In Jurgen Habermas’ book The Structural Transformation of
the Public Sphere, he delivers
the inciting idea for the creation of a public sphere, a place where
individuals come together to claim the space that contains their existence. According to Habermas:
“The bourgeois public sphere may be
conceived above all as the sphere of private people come together as a public;
they soon claimed the public sphere regulated from above against the public
authorities themselves…The medium of this political confrontation was peculiar
and without historical precedent: people’s public use of their reason (27).”
While
Habermas was using this example of the creation of the public sphere in regard
to an emerging economic model, it has relevance to the emerging model of gay
marriage.
Twenty years ago the idea of gay marriage
seemed nearly impossible; Americans were, by and large, historically
homophobic: not any more. With all of the discourse that has emerged in the
public sphere on the topic of not just gay rights but also gay marriage, public
opinion is certainly being changed. Where, in the past, there was no public
space for homosexuality to exist without persecution, the gay rights movement
has carved out a plot for the movement to grow from. This has led to same-sex
partner rights, to military inclusion, to civil unions, and now the right to
marry in some states. All of this has been achieved not through violence on the
part of the oppressed, but through what Habermas has adroitly called
reason.
In an article from the Huffington
Post titled, Gay Marriage Poll: More Americans Support Marriage Equality by Alana Horowitz, she gives evidence that
people are opening their minds to a concept that, previously, had been
significantly demonized. According to Horowitz,
The poll,
released by POLITICO and George Washington University, showed that, out of
1,000 likely voters, 40% of respondents said they support marriage equality.

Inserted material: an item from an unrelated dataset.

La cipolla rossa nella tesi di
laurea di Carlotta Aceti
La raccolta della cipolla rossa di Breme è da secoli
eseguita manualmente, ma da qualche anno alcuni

30% said they supported civil unions and 24% said they didn't think same-sex
couples should be able to enter any type of legal union.
Even more
telling, perhaps, is how many people--1 in 5--have changed their minds on the
issue. This poll lends support to a growing trend that people are evolving on
gay rights.
Another important finding is the
discrepancy between young and older voters which it comes to the rights of
same-sex couples. 63 percent of 18-to-29-year-olds backed same-sex marriage,
while only 36 percent of voters from 30-59 said they supported it. Only 30% of
seniors said they thought LGBT couples should be able to marry (1).
The
Constitution is working hard for the marginalized and disenfranchised Americans
in ways many may have previously thought unimaginable—certainly those who
drafted the Constitution.
The public mind has been changed, and so
too, the public space has changed with it. This change is positive in that it
has healed a divide in our society and has not taken any rights away from
others to gain this equality; it has merely brought our nation more into
balance.
Works Cited:
Horowitz,
Alana. Gay Marriage Poll: More Americans Support Marriage Equality.
Huffington
Post. 12/09/2012. http://www.huffingtonpost.com/2012/12/09/gay-marriage-poll_n_2267594.html
Habermas,
Jurgen. The Structural Transformation of the Public
Sphere.
Cambridge,Mass: MIT Press. 1991. Print.